Bernd
07/18/2017 (Tue) 17:20:27
No.
9003
del
[Paddy] ''Griffith notes:
Even in the noted "slaughter pens" at Bloody Lane, Marye's Heights, Kennesaw, Spotsylvania and Cold Harbor an attacking unit could not only come very close to the defending line, but it could also stay there for hours — and indeed for days — at a time. Civil War musketry did not therefore possess the power to kill large numbers of men, even in very dense formations, at long range. At short range it could and did kill large numbers, but not very quickly.''
Also Grossman adds:
''Griffith estimates that the average musket fire from a Napoleonic
or Civil War regiment firing at an exposed enemy regiment at
an average range of thirty yards, would usually result in hitting
only one or two men per minute!''
Our previous count fits to his observation more or less. A regiment is about 1000 men, five times more then our 200 which killed 0,16 in a minute. Multiply this and we get 0,8 men per minute. However our closest distance was 70-75 m, Griffith calculated with about 30 (which I think would be the closest range, the next step would be a "Fit bayonets!" order and a charge). Let's say on that range our 200 would kill double amount: 0,32. Then 1000 would kill (or wound actually) 1,6 which a rough equivalent of 1-2 men per minute.

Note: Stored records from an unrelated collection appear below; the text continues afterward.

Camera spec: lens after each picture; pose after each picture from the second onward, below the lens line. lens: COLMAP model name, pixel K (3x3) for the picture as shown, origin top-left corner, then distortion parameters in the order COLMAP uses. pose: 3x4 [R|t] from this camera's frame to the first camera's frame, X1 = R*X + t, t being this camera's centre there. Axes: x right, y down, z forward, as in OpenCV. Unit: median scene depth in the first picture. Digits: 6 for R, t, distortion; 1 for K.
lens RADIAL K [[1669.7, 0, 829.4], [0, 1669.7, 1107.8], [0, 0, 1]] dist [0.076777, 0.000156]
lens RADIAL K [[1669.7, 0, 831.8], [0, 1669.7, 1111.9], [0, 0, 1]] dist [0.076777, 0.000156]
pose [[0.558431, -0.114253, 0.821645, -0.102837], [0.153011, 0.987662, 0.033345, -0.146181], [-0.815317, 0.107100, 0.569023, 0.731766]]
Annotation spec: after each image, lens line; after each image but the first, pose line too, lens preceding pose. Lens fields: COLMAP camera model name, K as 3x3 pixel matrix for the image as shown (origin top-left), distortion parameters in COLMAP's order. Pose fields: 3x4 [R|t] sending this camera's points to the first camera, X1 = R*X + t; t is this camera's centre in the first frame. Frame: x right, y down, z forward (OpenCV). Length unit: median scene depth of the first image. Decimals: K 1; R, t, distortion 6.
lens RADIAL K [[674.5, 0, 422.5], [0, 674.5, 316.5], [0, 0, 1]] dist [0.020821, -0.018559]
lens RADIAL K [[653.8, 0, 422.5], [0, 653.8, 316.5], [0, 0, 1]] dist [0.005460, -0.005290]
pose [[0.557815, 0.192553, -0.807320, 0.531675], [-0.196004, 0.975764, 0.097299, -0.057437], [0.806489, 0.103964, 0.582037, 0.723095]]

Bad visibility but on even closer range:
Sometimes the fire was completely harmless, as Benjamin McIntyre observed in his firsthand account of a totally bloodless nighttime firefight at Vicksburg in 1863. "It seems strange . . . ," wrote McIntyre, "that a company of men can fire volley after volley at a like number of men at not over a distance of fifteen steps and not cause a single casualty. Yet such was the facts in this instance." The musketry of the black-powder era was not always so ineffective, but over and over again the average comes out to only one or two men hit per minute with musketry.